Houghton Mifflin Social Studies
A Message of Ancient Days

Understanding Primary Sources:
A Day in the Life of an Ancient Egyptian

Objective: Students research aspects of Egyptian daily life, then combine their research to write stories reflecting what they have learned.

What You Need:

Suggested Time:
4-5 hours over 3 days

Building Background:
Ask the class to think about how the work that went into building public monuments and tombs in ancient Egypt was supported by the work and efforts of everyday people. Have the class speculate about a day in the life of an average Egyptian. What did he or she do, eat, wear? Make a list of aspects of Egyptian daily life: food, clothing/jewelry, homes/furnishings, recreation, family life, crafts. Tell students they will research these topics to learn more about Egyptian daily life, and write stories that reflect what they have learned.

What To Do:

1. Organize students into research groups, and assign each a research topic. Send them to the library to find materials. Remind each group to keep careful notes on what they find. One good source of information about Egyptian daily life is Egyptian Lifeby Mirian Stead. Also, if you have Internet access, students can use this site for information:

The Ancient Egypt Site
The award-winning Ancient Egypt Site is an interactive book about the history and culture of the Ancient Egyptian civilization. It includes a timeline, introduction to hieroglyphics, glossary, bibliography, and reference guide.

2. When students have finished their research, have each group write a one page summary of what they have found. Remind them to identify their research topic, and to organize the information so that it is clear and easy to read. Work with groups individually as they do this step. When each group (and you) are satisfied with the one page summary, combine all the pages in one research document and make one copy for each student.

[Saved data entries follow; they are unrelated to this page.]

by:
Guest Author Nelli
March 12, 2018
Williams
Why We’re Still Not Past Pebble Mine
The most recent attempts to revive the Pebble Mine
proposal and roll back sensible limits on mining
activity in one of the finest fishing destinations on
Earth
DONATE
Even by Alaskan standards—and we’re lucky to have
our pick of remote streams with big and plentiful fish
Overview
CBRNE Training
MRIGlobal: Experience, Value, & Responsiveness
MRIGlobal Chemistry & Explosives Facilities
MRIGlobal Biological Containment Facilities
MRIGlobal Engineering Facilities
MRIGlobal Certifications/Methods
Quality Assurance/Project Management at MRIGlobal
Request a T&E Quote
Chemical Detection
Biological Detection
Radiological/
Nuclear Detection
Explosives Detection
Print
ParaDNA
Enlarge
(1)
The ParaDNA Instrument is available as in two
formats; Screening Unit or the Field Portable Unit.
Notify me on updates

3. Distribute a copy of the combined research document to each student. Tell students to use the combined research to write a short story about a day in the life of an ancient Egyptian. Encourage students to be creative, but to support the events and descriptions in their stories with factual information learned in the research phase.

4. Allow students time to write, then reread, and rewrite/edit as necessary. Have students share their finished stories by reading them aloud, or by copying and distributing them.

Ask students to identify one thing they learned about Egyptian daily life that surprised them the most, and one thing that surprised them the least. Discuss the ways in which factual details did or did not help in writing the stories.